**** TEXT EXCERPT

Interest on the Global Note will accrue from and including June 20,
2005 or from and including the last day in respect of which interest has been
paid, as the case may be, to, but excluding, the Interest Payment Date, or the
Maturity Date, as the case may be. Interest will be computed on the basis of a
360-day year consisting of twelve 30-day months.
If any Interest Payment Date or the Maturity Date, as the case may
be, falls on a day that is not a Business Day, the related payment of interest
or principal will be made on the next day that is a Business Day (with the same
force and effect as if made on the date such payment was due) and no interest
will accrue on the amount payable for the period from and after such Interest
Payment Date or Maturity Date, as the case may be.
Payment of the principal of, premium, if any, and interest on this
Global Note will be made at the office or agency of the Company maintained for
that purpose in New York, New York or in such other office or agency as may be
established by the Company pursuant to the Indenture, in such coin or currency
of the United States of America as at the time of payment is legal tender for
payment of public and private debts. Notwithstanding any provision of the
Indenture or this Global Note to the contrary, at the option of the Company,
payment of interest on this Global Note may be made by check pursuant to the
terms of this Global Note mailed to the address of the Person entitled thereto
as such address shall appear in the Note Register, except that (i) a holder of
$20,000,000 or more in aggregate principal amount of Notes will be entitled to
receive such payments by wire transfer within the United States of immediately
available funds if appropriate wire transfer instructions shall have been
received in writing by the Paying Agent not later than ten days prior to the
applicable Interest Payment Date and (ii) payments in respect of the Global Note
shall be made by wire transfer of immediately available funds to the accounts
specified by the holders of the Global Notes.
Reference is hereby made to the further provisions of this Global
Note set forth on the reverse hereof, which further provisions shall for all
purposes have the same effect as if set forth at this place.
Unless the certificate of authentication hereon has been executed by
the Trustee referred to on the reverse hereof by manual signature, this Global
Note shall not be entitled to any benefit under the Indenture or be valid or
obligatory for any purpose.
IN WITNESS WHEREOF, the Company has caused this instrument to be
duly executed under its corporate seal.
Dated:
SYNOVUS FINANCIAL CORP.
By: ______________________________________
[SEAL]
Attest:
_________________________________
TRUSTEE'S CERTIFICATE OF AUTHENTICATION
This is one of the Notes issued under the within-mentioned Indenture.

********
**** SOURCE MATERIAL

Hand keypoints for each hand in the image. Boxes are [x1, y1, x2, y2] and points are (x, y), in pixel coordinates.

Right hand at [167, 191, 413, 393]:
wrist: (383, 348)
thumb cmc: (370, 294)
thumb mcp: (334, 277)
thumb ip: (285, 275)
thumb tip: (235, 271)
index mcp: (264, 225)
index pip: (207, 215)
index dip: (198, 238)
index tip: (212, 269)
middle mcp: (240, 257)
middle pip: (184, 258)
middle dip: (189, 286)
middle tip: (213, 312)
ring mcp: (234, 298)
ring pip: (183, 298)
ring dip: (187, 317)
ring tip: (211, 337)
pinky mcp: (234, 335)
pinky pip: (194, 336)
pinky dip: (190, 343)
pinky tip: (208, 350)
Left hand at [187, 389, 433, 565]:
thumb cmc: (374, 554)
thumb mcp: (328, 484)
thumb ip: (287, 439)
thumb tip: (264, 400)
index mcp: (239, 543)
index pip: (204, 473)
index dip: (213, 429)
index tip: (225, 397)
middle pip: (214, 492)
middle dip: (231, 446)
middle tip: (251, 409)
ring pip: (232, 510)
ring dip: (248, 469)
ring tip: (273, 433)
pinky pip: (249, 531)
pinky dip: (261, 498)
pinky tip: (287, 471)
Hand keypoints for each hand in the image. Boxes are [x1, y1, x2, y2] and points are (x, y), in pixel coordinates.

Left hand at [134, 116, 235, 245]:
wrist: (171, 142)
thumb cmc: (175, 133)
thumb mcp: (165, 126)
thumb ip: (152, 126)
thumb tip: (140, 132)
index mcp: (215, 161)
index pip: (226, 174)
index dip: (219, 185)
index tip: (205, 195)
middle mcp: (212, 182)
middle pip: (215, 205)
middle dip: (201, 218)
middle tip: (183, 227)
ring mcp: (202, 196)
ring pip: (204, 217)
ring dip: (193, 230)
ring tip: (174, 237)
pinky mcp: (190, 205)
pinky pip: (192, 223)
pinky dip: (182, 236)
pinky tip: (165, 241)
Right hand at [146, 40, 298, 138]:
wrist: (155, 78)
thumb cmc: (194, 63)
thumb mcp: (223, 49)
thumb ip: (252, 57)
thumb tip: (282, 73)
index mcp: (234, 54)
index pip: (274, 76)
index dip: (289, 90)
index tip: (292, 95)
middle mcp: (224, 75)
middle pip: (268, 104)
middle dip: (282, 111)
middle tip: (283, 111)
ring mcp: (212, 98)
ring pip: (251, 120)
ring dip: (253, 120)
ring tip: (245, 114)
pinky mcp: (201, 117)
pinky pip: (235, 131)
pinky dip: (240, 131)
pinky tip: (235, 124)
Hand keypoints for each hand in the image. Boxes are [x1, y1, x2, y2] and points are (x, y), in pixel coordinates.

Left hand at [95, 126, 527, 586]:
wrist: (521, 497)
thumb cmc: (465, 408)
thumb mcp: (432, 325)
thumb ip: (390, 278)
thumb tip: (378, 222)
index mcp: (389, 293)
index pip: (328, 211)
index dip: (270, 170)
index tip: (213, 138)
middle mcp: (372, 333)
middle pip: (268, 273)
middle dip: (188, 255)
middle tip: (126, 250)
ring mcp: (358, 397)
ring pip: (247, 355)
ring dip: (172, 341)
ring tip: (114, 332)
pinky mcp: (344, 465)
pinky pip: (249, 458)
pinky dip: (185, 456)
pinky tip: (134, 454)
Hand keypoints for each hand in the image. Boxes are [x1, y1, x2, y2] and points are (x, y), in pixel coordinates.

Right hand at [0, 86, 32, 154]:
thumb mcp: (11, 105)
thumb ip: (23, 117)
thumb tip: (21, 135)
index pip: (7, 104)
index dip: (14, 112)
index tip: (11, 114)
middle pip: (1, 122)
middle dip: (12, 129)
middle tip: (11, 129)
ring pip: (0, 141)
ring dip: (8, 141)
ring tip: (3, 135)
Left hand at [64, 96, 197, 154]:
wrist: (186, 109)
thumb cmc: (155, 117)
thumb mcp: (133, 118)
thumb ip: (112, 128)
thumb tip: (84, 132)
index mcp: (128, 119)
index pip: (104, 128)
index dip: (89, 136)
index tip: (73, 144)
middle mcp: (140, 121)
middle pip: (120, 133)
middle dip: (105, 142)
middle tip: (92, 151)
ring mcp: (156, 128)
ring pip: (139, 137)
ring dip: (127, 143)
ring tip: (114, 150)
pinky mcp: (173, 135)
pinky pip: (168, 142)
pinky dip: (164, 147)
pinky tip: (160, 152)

********

*ASSIGNMENT A*: Please translate this sentence from the Global Note text into Spanish: "Interest will be computed on the basis of a 360-day year consisting of twelve 30-day months."
*ASSIGNMENT B*: Transcribe the Global Note text between "Unless the certificate" and "SYNOVUS FINANCIAL CORP.", inclusive.

*EXPECTED ANSWER A*: Los intereses se calcularán sobre la base de un año de 360 días compuesto por doce meses de 30 días.

*EXPECTED ANSWER B*:
Unless the certificate of authentication hereon has been executed by
the Trustee referred to on the reverse hereof by manual signature, this Global
Note shall not be entitled to any benefit under the Indenture or be valid or
obligatory for any purpose.
IN WITNESS WHEREOF, the Company has caused this instrument to be
duly executed under its corporate seal.
Dated:
SYNOVUS FINANCIAL CORP.